The evolution of oviposition behaviour in the bruchid Callosobruchus maculatus.

Callosobruchus beetles lay their eggs on beans and peas, where the larvae spend all of their pre-reproductive lives. Because survival and fecundity of offspring declines as larval competition increases, the decisions made by an ovipositing female have profound effects on her fitness. Natural selection will therefore favour females that distribute their eggs optimally. The present study uses this assumption to identify the key selection pressures acting on the evolution of clutch size in the bruchid Callosobruchus maculatus.
Chapter 1 provides background information on the study species, discusses the problems elaborated on in following chapters and describes some of the methods used.

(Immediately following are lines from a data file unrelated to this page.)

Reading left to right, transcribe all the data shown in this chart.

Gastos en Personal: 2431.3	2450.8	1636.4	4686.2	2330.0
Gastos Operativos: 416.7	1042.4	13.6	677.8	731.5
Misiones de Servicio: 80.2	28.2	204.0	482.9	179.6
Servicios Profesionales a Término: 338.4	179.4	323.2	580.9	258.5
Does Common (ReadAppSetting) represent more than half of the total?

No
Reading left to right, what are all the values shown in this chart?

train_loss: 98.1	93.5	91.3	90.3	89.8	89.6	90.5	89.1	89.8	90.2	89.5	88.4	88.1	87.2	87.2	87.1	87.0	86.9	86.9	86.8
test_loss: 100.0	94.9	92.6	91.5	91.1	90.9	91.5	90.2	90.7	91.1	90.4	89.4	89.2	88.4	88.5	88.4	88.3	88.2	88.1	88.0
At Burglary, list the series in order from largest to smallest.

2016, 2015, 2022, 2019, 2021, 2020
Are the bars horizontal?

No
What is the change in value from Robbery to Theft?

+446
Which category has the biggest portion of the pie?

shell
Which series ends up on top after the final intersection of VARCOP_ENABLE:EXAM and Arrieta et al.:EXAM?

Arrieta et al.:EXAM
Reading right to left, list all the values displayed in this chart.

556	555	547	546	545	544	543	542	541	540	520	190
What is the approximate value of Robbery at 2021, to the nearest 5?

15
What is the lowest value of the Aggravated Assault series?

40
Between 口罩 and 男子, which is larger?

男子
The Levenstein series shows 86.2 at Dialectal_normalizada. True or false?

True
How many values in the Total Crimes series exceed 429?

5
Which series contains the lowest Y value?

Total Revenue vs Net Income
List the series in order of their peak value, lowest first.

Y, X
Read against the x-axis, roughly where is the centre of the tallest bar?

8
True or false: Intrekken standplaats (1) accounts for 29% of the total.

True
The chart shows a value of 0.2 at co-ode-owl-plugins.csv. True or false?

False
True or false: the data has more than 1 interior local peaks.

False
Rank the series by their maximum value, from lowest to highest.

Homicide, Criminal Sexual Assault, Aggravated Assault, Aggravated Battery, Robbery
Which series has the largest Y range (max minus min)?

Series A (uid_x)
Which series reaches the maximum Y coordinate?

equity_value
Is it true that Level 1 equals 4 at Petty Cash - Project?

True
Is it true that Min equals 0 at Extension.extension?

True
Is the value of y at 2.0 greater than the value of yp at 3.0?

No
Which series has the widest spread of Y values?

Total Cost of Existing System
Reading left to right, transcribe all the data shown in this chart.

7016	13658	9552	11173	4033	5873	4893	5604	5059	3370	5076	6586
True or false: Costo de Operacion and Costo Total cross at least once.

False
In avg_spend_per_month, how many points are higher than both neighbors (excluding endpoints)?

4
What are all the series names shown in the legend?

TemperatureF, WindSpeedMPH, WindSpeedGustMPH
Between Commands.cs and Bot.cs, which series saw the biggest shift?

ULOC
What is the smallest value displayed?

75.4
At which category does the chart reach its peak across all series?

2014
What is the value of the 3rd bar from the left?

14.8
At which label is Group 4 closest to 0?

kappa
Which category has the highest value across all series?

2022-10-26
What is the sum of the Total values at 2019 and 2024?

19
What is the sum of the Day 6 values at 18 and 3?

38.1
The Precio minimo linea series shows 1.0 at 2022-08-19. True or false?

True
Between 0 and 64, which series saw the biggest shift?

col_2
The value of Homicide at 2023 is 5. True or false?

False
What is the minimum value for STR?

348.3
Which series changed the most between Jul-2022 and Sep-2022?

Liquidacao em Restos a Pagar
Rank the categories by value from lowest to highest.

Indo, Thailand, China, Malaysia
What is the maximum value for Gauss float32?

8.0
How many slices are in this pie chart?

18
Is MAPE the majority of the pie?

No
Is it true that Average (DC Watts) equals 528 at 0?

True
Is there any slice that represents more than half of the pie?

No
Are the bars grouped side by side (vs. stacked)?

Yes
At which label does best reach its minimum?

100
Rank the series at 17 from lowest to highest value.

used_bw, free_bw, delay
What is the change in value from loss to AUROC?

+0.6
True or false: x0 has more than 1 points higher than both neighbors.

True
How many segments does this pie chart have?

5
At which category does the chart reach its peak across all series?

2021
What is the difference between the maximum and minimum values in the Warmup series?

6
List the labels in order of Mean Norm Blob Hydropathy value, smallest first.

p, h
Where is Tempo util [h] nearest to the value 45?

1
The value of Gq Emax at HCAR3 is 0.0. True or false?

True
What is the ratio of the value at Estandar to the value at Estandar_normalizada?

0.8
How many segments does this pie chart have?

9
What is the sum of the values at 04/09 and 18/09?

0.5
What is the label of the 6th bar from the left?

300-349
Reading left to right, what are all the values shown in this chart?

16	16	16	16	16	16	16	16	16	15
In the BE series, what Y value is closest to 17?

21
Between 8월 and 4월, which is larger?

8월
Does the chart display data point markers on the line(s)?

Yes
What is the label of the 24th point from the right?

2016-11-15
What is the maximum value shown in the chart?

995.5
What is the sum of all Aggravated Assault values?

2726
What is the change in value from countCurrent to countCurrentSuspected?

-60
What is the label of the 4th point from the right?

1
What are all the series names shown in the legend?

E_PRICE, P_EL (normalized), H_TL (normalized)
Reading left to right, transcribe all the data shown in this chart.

In Chapter 2, functional models for oviposition behaviour are described in which assumptions about the major constraints on clutch size vary. It is concluded that whilst some models can be distinguished using qualitative criteria alone, others can only be separated after making quantitative predictions.
Chapter 3 tests some of these quantitative predictions and concludes that time is probably the major constraint on clutch size given that several other females will also lay on the same oviposition sites. However, temporal variation in clutch size, especially with respect to the female's phenotype, suggests that the number of eggs available to females may also constrain clutch size.
Chapter 4 examines the cues and rules used by ovipositing females to discriminate between seeds that differ in egg-load or weight. It concludes that females use the surface area of a seed as a cue to its weight and that a common mechanism may be used to distinguish between seeds that differ in egg-load or weight.
Chapter 5 examines possible physiological constraints on clutch size. The rate of egg maturation and the egg-storing capacity (ESC) of the female may be important constraints when seeds are encountered at high rates.
In Chapter 6, these physiological constraints are incorporated into mechanistic models for clutch size determination. In these models, clutch size is determined by the interaction between external cues, such as those identified in Chapter 4, and external cues, implicated in Chapter 5. Models that include physiological parameters explain significantly more of the variance in clutch size than models that include only external cues. Egg-complement relative to ESC appears to be an important factor determining clutch size in this species.
Chapter 7 discusses some of the general conclusions of the study.